Amman, Yordania – David Ben-Gurion, perdana menteri Israel pertama, percaya bahwa kenangan Nakba, atau “bencana”, akhirnya akan pudar bagi ratusan ribu orang Palestina yang diusir dengan kekerasan dari tanah air mereka oleh milisi Zionis pada tahun 1948.
Pada tahun 1949, setahun setelah Negara Israel dibuat, ia dilaporkan pernah mengatakan: “Yang tua akan mati dan yang muda akan lupa.”
Ini adalah prediksi yang menghibur Omer Ihsan Yaseen, seorang tukang kacamata berusia 20 tahun yang cerdas dan keturunan ketiga pengungsi Palestina yang tinggal di ibukota Yordania, Amman.
“Kami akan kembali, saya yakin akan itu,” katanya tegas sambil menunjuk ke sebuah kunci besi tebal yang dulu membuka pintu berat rumah batu kakek neneknya di Salamah, lima kilometer timur Jaffa, sekarang bagian dari Tel Aviv di Israel.
Kunci itu adalah pusat perhatian dalam sebuah pameran seperti tempat ibadah yang didedikasikan untuk identitas Palestina yang tergantung di dinding kacamatanya, disamping koleksi kacamata hitam dan kacamata.
Isaac Mohamad Yaseen, ayah Omer, menunjukkan kunci rumah keluarga mereka di Jaffa di optician yang dijalankan oleh keluarga mereka di Amman Yordania [Nils Adler/Al Jazeera]
Ini berisi koleksi memorabilia, termasuk gumpalan pasir dan tanah yang diselundupkan dari Jalur Gaza dan Jaffa oleh teman keluarga selama bertahun-tahun.
Ayah Omer, Ihsan Mohamad Yaseen, mengambil sedikit tanah Jaffa dengan penuh penghormatan, membiarkannya mengalir melalui jarinya ke mangkuk kecil.

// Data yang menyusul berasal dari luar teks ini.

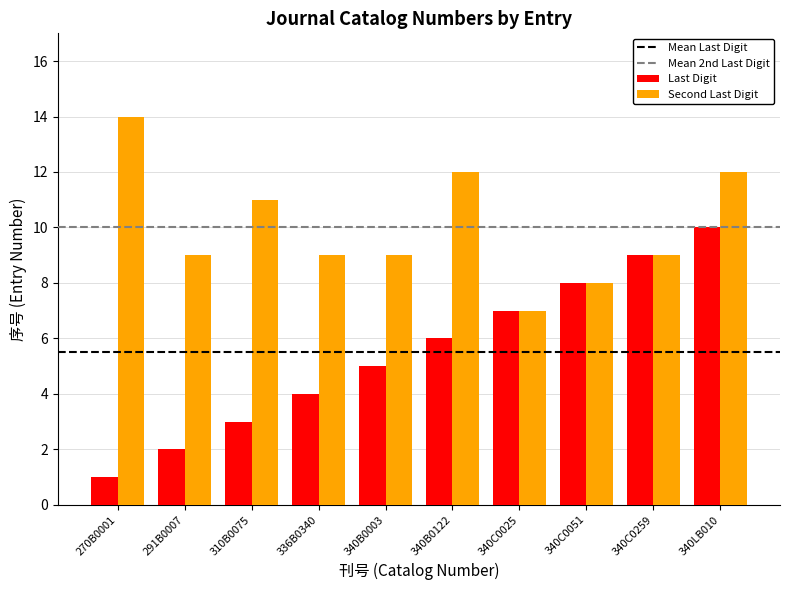

What is the label of the 8th bar from the right?

310B0075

Rumah keluarga mereka dibakar selama perang Arab-Israel pertama (Mei 1948 – Januari 1949), jelasnya seorang pria berusia 58 tahun, tetapi kunci tetap menjadi pusaka dan menjadi simbol perlawanan dan hak untuk kembali.
Ihsan telah tinggal sepanjang hidupnya di al-Wahdat, sebuah perkemahan pengungsi Palestina yang kacau balau dan ramai yang terletak di pinggiran kota Hay al-Awdah di Amman tenggara.
Perkemahan itu salah satu dari empat yang dibuat di Yordania setelah Nakba untuk menampung puluhan ribu pengungsi Palestina tetapi sekarang tumbuh menjadi bagian dari kawasan sekitarnya di tenggara Amman.
Seperti banyak Palestina yang telah tinggal seumur hidup di perkemahan ini, Ihsan masih melihatnya sebagai solusi sementara sebelum keluarganya bisa kembali ke tanah air mereka.
Ihsan Mohamad Yaseen memegang tongkat jalan ibunya [Nils Adler/Al Jazeera]
Dia mengambil napas panjang saat ia mengingat kenangan yang diceritakan oleh orang tuanya. Di belakangnya, foto-foto intelektual Palestina menghiasi dinding, termasuk penyair dan penulis Mahmoud Darwish dan Ghassan Kanafani.